[Items from a data source]
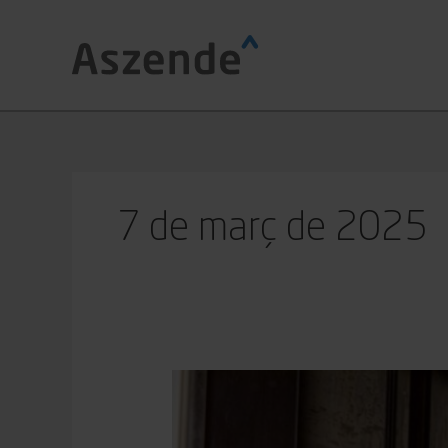
Vés
al
contingut
7 de març de 2025
Quina
és
la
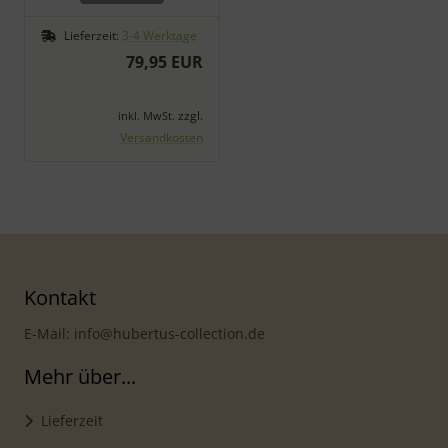
Lieferzeit:
3-4 Werktage
79,95 EUR
zzgl.
inkl. MwSt.
Versandkosten
Kontakt
E-Mail: info@hubertus-collection.de
Mehr über...
Lieferzeit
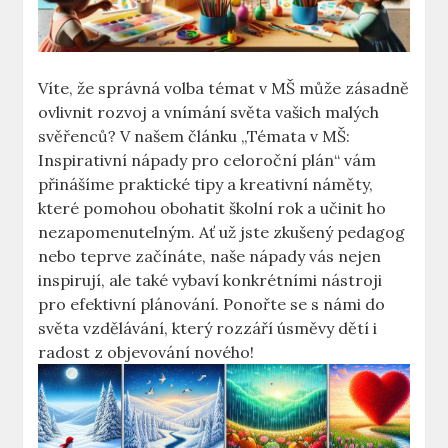
Víte, že správná volba témat v MŠ může zásadně
ovlivnit rozvoj a vnímání světa vašich malých
svěřenců? V našem článku „Témata v MŠ:
Inspirativní nápady pro celoroční plán“ vám
přinášíme praktické tipy a kreativní náměty,
které pomohou obohatit školní rok a učinit ho
nezapomenutelným. Ať už jste zkušený pedagog
nebo teprve začínáte, naše nápady vás nejen
inspirují, ale také vybaví konkrétními nástroji
pro efektivní plánování. Ponořte se s námi do
světa vzdělávání, který rozzáří úsměvy dětí i
radost z objevování nového!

## What needs to be done:
What is needed is an exact printout of all the entries, without the pictures.

## Exercise answer:
Vés
al
contingut
7 de març de 2025
Quina
és
la
Lieferzeit:
3-4 Werktage
79,95 EUR
zzgl.
inkl. MwSt.
Versandkosten
Kontakt
E-Mail: info@hubertus-collection.de
Mehr über...
Lieferzeit
Víte, že správná volba témat v MŠ může zásadně
ovlivnit rozvoj a vnímání světa vašich malých
svěřenců? V našem článku „Témata v MŠ:
Inspirativní nápady pro celoroční plán“ vám
přinášíme praktické tipy a kreativní náměty,
které pomohou obohatit školní rok a učinit ho
nezapomenutelným. Ať už jste zkušený pedagog
nebo teprve začínáte, naše nápady vás nejen
inspirují, ale také vybaví konkrétními nástroji
pro efektivní plánování. Ponořte se s námi do
světa vzdělávání, který rozzáří úsměvy dětí i
radost z objevování nového!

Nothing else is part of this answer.